• _Work instruction_
Your task is to repeat the lines below exactly, excluding any pictures they contain.

• _The records_

☆ ☆ ☆ ☆ ☆

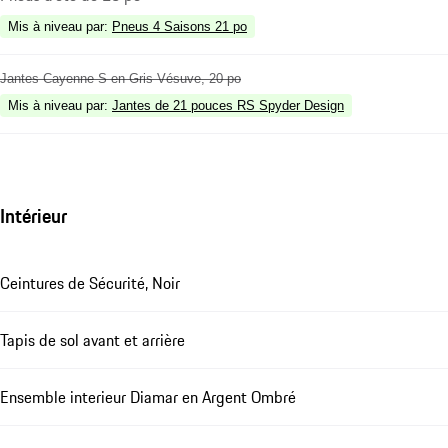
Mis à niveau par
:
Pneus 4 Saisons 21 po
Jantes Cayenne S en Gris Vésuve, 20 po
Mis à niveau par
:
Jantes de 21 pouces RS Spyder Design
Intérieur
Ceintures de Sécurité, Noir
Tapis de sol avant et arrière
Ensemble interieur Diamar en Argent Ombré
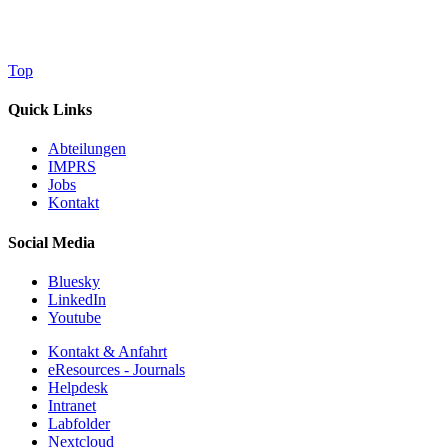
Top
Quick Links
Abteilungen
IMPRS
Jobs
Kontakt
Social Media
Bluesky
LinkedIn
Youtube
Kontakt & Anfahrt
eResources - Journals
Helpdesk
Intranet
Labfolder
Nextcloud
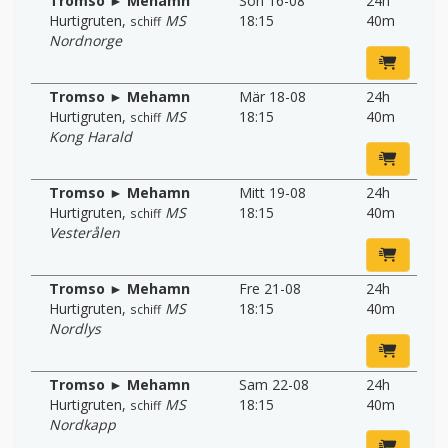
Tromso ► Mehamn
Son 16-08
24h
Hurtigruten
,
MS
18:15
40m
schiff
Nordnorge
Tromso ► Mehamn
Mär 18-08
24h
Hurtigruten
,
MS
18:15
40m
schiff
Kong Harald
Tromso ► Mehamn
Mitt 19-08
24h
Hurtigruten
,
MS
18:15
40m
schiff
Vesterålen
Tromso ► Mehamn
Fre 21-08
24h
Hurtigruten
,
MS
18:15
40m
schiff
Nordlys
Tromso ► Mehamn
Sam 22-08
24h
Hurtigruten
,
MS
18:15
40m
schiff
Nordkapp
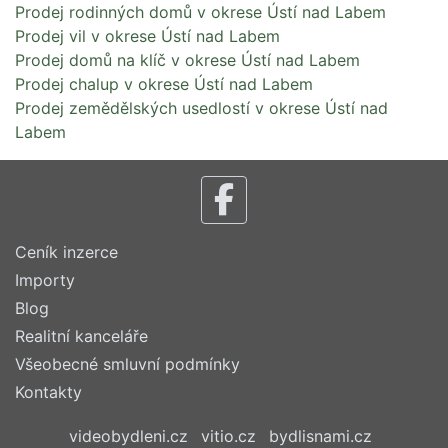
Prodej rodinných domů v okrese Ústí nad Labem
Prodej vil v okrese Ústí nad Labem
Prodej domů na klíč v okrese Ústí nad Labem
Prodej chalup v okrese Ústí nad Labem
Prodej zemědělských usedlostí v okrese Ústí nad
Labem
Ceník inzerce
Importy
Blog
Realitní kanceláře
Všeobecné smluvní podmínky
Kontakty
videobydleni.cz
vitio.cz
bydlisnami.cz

☆ ☆ ☆ ☆ ☆

• _Answer_
Mis à niveau par
:
Pneus 4 Saisons 21 po
Jantes Cayenne S en Gris Vésuve, 20 po
Mis à niveau par
:
Jantes de 21 pouces RS Spyder Design
Intérieur
Ceintures de Sécurité, Noir
Tapis de sol avant et arrière
Ensemble interieur Diamar en Argent Ombré
Top
Quick Links
Abteilungen
IMPRS
Jobs
Kontakt
Social Media
Bluesky
LinkedIn
Youtube
Kontakt & Anfahrt
eResources - Journals
Helpdesk
Intranet
Labfolder
Nextcloud
Tromso ► Mehamn
Son 16-08
24h
Hurtigruten
,
MS
18:15
40m
schiff
Nordnorge
Tromso ► Mehamn
Mär 18-08
24h
Hurtigruten
,
MS
18:15
40m
schiff
Kong Harald
Tromso ► Mehamn
Mitt 19-08
24h
Hurtigruten
,
MS
18:15
40m
schiff
Vesterålen
Tromso ► Mehamn
Fre 21-08
24h
Hurtigruten
,
MS
18:15
40m
schiff
Nordlys
Tromso ► Mehamn
Sam 22-08
24h
Hurtigruten
,
MS
18:15
40m
schiff
Nordkapp
Prodej rodinných domů v okrese Ústí nad Labem
Prodej vil v okrese Ústí nad Labem
Prodej domů na klíč v okrese Ústí nad Labem
Prodej chalup v okrese Ústí nad Labem
Prodej zemědělských usedlostí v okrese Ústí nad
Labem
Ceník inzerce
Importy
Blog
Realitní kanceláře
Všeobecné smluvní podmínky
Kontakty
videobydleni.cz
vitio.cz
bydlisnami.cz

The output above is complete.